Questions
- A) Translate this sentence from the course outline into Spanish: "Teach the engineering relevance and application of digital and microprocessor-based systems, give students the ability to design simple systems of this kind, and understand microprocessor operation at the assembly-code level."
- B) According to the course outline, students should be able to use Karnaugh maps for up to how many variables?

Exercise text

■ ■ ■

Aims

The aims of the course are to:

• Familiarise students with combinational and sequential digital logic circuits, and the analogue-digital interface,
• Familiarise students with the hardware and basic operation of microprocessors, memory and the associated electronic circuits which are required to build microprocessor-based systems.
• Teach the engineering relevance and application of digital and microprocessor-based systems, give students the ability to design simple systems of this kind, and understand microprocessor operation at the assembly-code level.

Objectives

As specific objectives, by the end of the course students should be able to:

• Know the nomenclature and the representation of basic gates and digital electronic components (including shift registers, counters, latches, RAM and ROM ICs)
• Understand Boolean algebra, and be able to convert verbal descriptions of requirements into Boolean notation
• Understand the need to simplify logic functions or rearrange them to use specific gate types; be able to use Boolean algebra and Karnaugh maps (for up to 4 variables) to achieve these tasks; be able to use "don't care states" in K-maps.
• Know about logic "families", the electronic circuit implementation of logic gates, and the resulting engineering issues (voltage thresholds, noise margin, finite rise time and delay)

■ ■ ■

Supplied entries
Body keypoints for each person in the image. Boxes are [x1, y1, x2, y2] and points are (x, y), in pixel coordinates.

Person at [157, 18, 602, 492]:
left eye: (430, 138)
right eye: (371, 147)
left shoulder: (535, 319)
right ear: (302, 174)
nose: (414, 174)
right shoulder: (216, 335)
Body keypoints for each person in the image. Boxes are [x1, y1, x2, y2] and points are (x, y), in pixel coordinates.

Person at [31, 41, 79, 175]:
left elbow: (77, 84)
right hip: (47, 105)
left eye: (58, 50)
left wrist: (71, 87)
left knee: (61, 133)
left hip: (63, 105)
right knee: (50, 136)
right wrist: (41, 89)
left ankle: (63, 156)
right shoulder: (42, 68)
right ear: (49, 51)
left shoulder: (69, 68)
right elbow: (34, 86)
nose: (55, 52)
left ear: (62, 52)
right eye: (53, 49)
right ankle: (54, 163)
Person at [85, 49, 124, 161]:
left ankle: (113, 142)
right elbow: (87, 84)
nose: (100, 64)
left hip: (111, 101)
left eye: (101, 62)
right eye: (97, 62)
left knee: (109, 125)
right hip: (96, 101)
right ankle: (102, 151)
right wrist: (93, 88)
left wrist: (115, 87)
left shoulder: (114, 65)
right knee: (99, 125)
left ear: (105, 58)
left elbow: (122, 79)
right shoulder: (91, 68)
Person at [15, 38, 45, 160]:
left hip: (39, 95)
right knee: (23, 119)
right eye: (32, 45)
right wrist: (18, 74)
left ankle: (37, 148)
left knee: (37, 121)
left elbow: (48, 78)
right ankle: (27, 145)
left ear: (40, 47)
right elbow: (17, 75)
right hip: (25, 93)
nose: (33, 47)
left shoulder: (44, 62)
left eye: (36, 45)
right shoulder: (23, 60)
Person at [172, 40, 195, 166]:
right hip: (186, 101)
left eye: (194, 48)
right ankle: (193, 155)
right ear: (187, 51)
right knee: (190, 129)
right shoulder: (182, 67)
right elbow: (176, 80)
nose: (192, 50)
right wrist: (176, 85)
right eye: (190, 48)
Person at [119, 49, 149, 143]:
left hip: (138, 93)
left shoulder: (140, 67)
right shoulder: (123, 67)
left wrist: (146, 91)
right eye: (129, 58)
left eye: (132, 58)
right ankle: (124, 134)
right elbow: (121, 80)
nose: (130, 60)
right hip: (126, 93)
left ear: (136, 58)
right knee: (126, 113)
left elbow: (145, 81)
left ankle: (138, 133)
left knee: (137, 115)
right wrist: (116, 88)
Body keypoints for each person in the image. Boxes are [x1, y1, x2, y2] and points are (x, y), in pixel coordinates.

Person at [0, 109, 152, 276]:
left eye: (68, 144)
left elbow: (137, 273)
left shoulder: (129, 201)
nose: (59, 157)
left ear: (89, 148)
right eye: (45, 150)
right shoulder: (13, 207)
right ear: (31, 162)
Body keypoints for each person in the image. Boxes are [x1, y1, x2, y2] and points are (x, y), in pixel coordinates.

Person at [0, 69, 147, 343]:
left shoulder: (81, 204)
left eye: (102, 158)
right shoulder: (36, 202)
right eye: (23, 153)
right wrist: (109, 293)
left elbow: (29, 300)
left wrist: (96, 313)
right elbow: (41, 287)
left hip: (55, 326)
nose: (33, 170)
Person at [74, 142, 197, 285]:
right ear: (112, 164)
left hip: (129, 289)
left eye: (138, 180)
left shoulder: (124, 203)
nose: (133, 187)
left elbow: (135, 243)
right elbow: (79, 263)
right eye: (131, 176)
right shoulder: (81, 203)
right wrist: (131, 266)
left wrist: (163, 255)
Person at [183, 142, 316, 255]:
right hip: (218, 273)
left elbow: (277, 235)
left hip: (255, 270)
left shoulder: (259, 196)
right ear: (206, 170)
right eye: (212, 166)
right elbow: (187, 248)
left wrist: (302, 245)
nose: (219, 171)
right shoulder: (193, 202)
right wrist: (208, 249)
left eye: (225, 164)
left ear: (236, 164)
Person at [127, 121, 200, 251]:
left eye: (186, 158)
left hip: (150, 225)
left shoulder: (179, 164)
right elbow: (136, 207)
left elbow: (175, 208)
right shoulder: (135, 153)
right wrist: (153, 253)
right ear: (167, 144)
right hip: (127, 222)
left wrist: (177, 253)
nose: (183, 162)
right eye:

■ ■ ■

Answers provided
- A) Enseñar la relevancia para la ingeniería y la aplicación de los sistemas digitales y basados en microprocesadores, dar a los estudiantes la capacidad de diseñar sistemas sencillos de este tipo y comprender el funcionamiento del microprocesador a nivel de código ensamblador.

- B) Up to 4 variables.